EXERCISE AIM:
Omitting all images, transcribe the listing word for word.
>>>
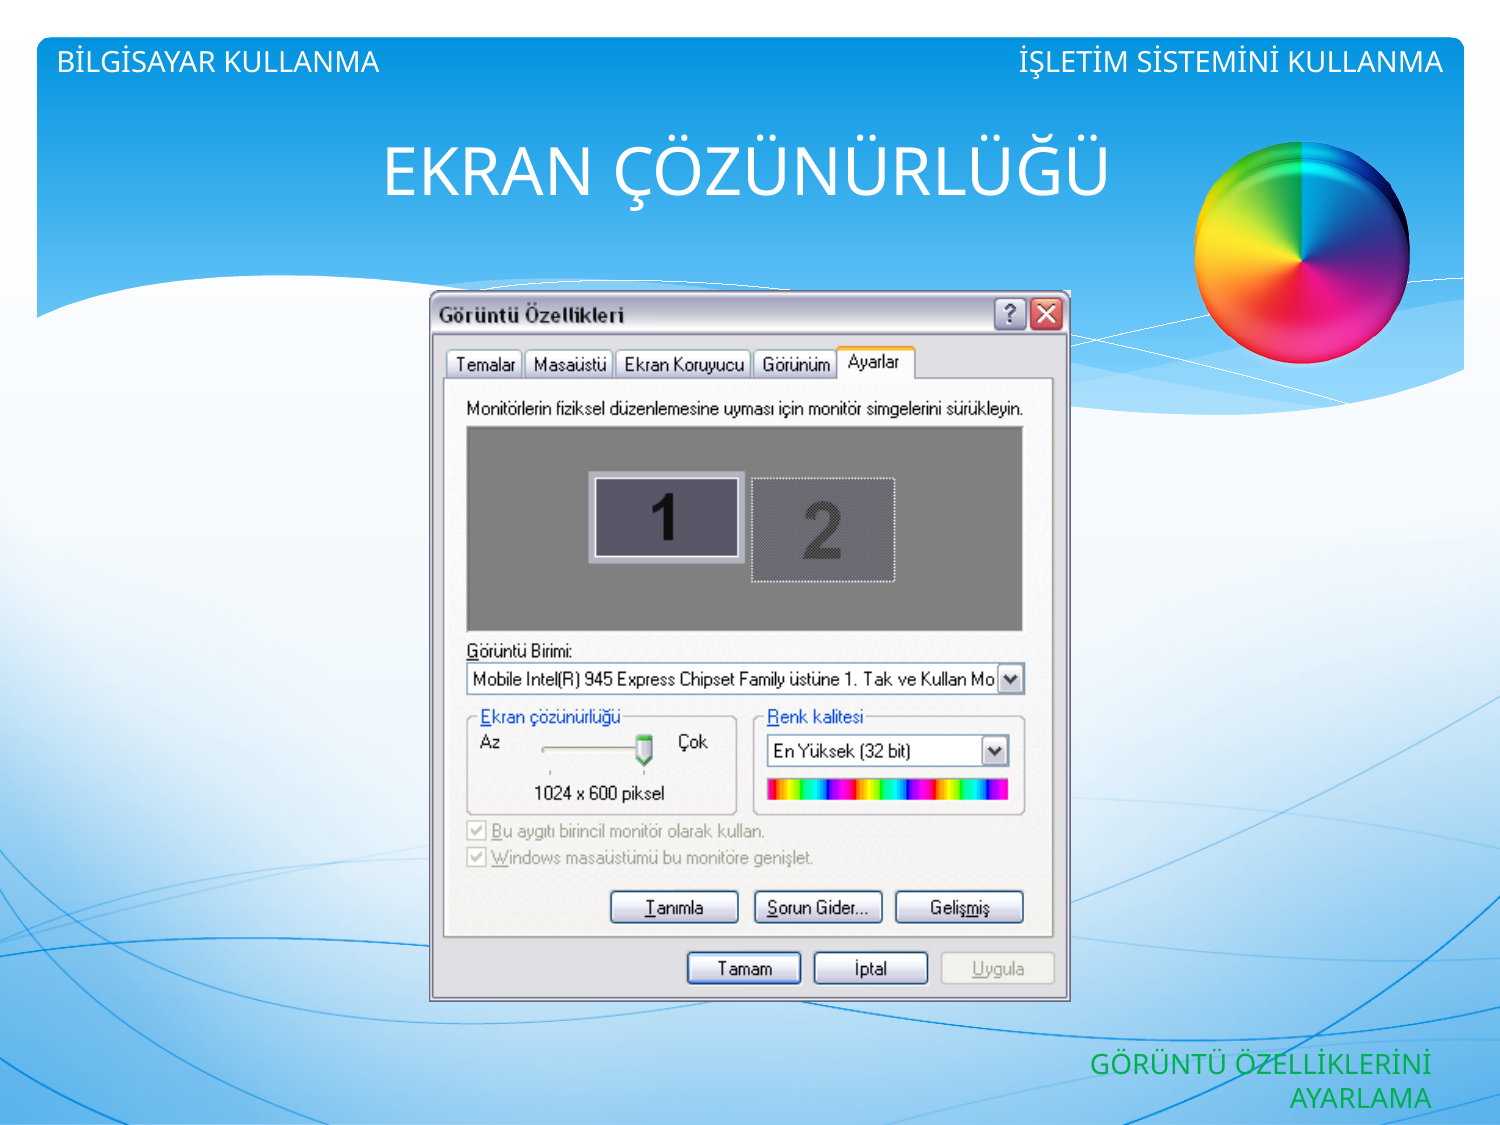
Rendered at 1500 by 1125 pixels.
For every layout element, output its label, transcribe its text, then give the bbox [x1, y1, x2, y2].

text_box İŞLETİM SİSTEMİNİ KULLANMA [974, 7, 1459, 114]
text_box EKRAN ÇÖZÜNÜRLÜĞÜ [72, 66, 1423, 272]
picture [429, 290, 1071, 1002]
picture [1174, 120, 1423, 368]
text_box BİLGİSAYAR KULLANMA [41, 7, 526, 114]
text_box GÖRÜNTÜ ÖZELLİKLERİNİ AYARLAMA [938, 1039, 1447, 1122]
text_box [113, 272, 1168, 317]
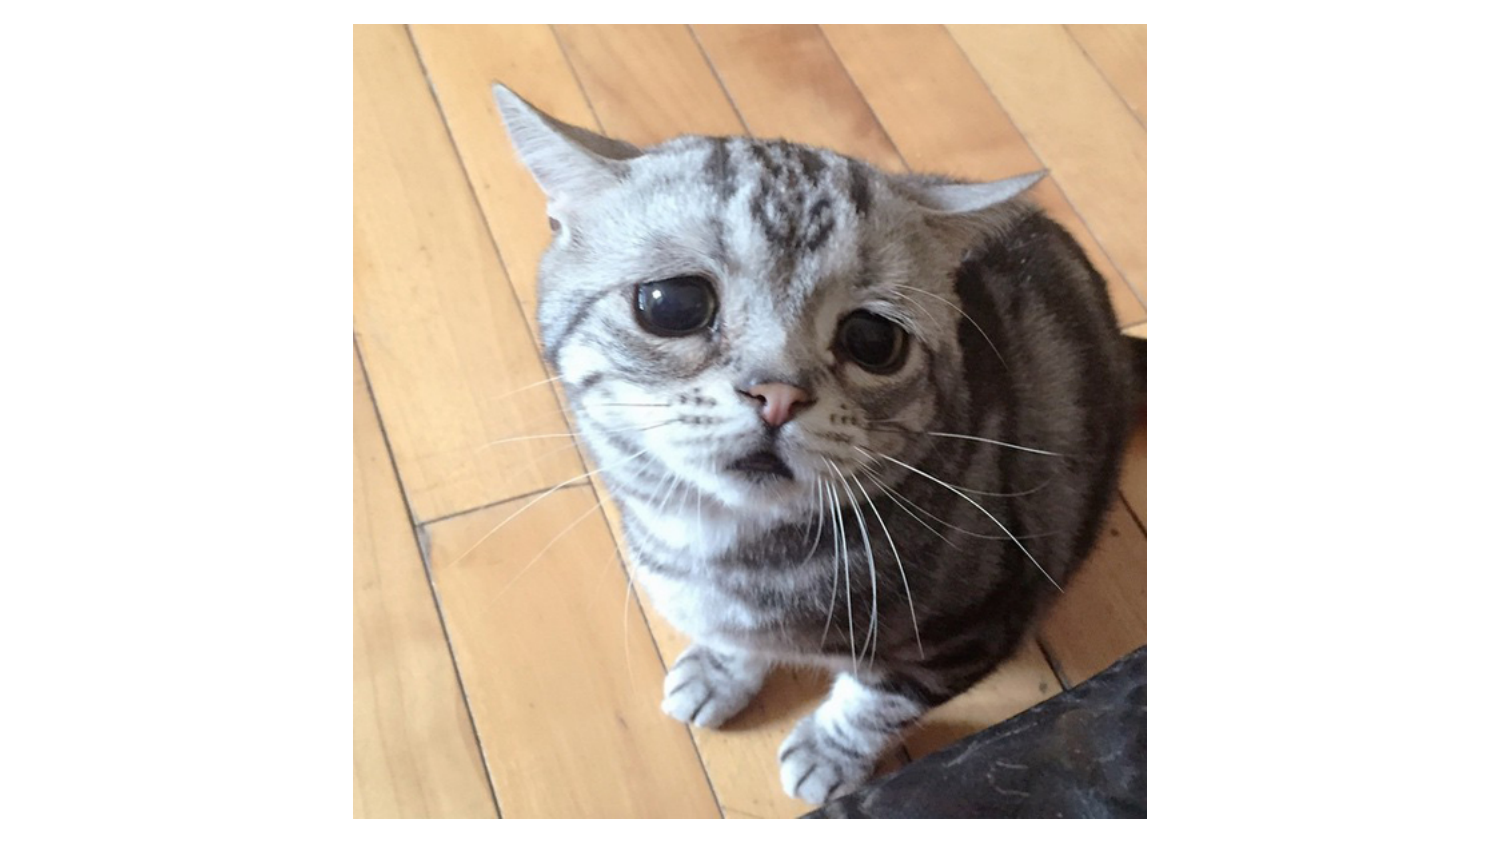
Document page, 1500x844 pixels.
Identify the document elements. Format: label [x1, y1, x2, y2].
<<<
ANSWER TO THIS TASK:
Rendered at 1500 by 1125 pixels.
For every layout element, output its label, transcribe its text, then give the bbox [x1, y1, x2, y2].

text_box İŞLETİM SİSTEMİNİ KULLANMA [974, 7, 1459, 114]
text_box EKRAN ÇÖZÜNÜRLÜĞÜ [72, 66, 1423, 272]
picture [429, 290, 1071, 1002]
picture [1174, 120, 1423, 368]
text_box BİLGİSAYAR KULLANMA [41, 7, 526, 114]
text_box GÖRÜNTÜ ÖZELLİKLERİNİ AYARLAMA [938, 1039, 1447, 1122]
text_box [113, 272, 1168, 317]
Document page, 1500x844 pixels.
Identify the document elements. Format: label [x1, y1, x2, y2].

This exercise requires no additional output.